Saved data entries
______
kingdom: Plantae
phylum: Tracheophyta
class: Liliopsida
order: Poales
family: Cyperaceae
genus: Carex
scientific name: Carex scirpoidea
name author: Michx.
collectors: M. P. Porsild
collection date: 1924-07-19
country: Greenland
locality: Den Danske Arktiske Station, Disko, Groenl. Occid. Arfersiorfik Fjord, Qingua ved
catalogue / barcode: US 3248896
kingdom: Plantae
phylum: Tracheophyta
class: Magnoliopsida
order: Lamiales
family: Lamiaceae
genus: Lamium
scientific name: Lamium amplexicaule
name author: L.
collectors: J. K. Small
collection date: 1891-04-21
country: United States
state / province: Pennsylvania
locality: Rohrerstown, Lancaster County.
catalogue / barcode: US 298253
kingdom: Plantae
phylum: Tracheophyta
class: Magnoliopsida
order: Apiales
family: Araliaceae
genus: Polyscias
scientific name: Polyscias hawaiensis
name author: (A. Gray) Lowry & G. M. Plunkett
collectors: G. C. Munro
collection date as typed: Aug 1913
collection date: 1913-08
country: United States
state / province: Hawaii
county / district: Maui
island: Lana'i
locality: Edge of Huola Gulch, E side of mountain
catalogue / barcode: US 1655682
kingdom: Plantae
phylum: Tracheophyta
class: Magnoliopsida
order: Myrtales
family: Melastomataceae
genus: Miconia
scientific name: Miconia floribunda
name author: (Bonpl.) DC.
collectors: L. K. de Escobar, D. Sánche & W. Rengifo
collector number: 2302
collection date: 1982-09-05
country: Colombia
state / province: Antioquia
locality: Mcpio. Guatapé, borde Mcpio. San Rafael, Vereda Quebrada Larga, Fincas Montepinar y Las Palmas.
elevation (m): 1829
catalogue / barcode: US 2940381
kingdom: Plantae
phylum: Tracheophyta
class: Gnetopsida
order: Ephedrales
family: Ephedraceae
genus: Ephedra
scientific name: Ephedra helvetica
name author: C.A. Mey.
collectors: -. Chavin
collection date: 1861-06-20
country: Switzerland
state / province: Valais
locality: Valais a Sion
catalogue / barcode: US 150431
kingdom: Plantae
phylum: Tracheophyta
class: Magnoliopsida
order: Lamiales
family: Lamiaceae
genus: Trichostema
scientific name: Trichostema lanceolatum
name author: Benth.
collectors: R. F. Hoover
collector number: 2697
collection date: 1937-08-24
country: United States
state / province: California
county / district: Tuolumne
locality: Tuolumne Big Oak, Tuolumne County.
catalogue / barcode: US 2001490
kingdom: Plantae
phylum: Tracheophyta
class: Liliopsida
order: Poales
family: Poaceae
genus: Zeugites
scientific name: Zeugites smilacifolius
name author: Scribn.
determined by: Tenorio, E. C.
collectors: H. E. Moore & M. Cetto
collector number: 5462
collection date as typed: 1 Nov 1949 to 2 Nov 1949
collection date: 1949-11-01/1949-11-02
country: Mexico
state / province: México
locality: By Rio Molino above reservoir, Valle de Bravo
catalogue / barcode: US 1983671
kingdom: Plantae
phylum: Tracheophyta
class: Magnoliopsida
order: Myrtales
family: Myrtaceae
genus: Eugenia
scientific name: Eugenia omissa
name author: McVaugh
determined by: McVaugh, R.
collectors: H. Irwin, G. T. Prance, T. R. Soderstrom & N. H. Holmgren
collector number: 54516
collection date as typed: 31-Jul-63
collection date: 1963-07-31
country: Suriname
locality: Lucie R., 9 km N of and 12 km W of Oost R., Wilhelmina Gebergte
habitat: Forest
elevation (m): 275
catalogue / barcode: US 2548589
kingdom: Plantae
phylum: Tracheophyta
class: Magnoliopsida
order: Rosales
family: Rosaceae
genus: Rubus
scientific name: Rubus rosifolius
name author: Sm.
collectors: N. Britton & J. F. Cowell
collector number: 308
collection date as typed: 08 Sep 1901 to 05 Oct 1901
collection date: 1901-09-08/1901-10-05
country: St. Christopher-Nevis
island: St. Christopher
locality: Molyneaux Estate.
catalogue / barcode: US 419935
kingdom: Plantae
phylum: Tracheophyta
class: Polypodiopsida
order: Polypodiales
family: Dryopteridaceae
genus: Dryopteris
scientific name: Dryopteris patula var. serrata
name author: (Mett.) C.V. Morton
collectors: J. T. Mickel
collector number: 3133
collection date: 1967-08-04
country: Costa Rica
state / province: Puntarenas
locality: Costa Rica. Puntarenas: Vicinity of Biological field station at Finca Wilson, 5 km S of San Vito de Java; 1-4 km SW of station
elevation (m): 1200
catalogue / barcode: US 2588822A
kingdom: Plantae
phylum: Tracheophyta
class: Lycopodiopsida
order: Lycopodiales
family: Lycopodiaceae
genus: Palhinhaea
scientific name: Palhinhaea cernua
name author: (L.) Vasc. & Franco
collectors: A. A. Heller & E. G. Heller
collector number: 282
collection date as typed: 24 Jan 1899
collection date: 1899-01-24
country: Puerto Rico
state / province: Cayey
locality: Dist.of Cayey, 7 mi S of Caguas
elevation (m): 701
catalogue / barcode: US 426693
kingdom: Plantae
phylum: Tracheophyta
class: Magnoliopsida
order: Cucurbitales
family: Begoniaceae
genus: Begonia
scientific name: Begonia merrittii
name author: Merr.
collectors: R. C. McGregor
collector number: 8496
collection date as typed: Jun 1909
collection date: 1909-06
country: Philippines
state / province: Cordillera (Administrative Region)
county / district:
______
_EXERCISE BRIEF_
Copy the entries above word for word, starting at the first line and ending with the line that contains "name author: (Bonpl.) DC.", including that line.

_SOLUTION TO THE EXERCISE_
kingdom: Plantae
phylum: Tracheophyta
class: Liliopsida
order: Poales
family: Cyperaceae
genus: Carex
scientific name: Carex scirpoidea
name author: Michx.
collectors: M. P. Porsild
collection date: 1924-07-19
country: Greenland
locality: Den Danske Arktiske Station, Disko, Groenl. Occid. Arfersiorfik Fjord, Qingua ved
catalogue / barcode: US 3248896
kingdom: Plantae
phylum: Tracheophyta
class: Magnoliopsida
order: Lamiales
family: Lamiaceae
genus: Lamium
scientific name: Lamium amplexicaule
name author: L.
collectors: J. K. Small
collection date: 1891-04-21
country: United States
state / province: Pennsylvania
locality: Rohrerstown, Lancaster County.
catalogue / barcode: US 298253
kingdom: Plantae
phylum: Tracheophyta
class: Magnoliopsida
order: Apiales
family: Araliaceae
genus: Polyscias
scientific name: Polyscias hawaiensis
name author: (A. Gray) Lowry & G. M. Plunkett
collectors: G. C. Munro
collection date as typed: Aug 1913
collection date: 1913-08
country: United States
state / province: Hawaii
county / district: Maui
island: Lana'i
locality: Edge of Huola Gulch, E side of mountain
catalogue / barcode: US 1655682
kingdom: Plantae
phylum: Tracheophyta
class: Magnoliopsida
order: Myrtales
family: Melastomataceae
genus: Miconia
scientific name: Miconia floribunda
name author: (Bonpl.) DC.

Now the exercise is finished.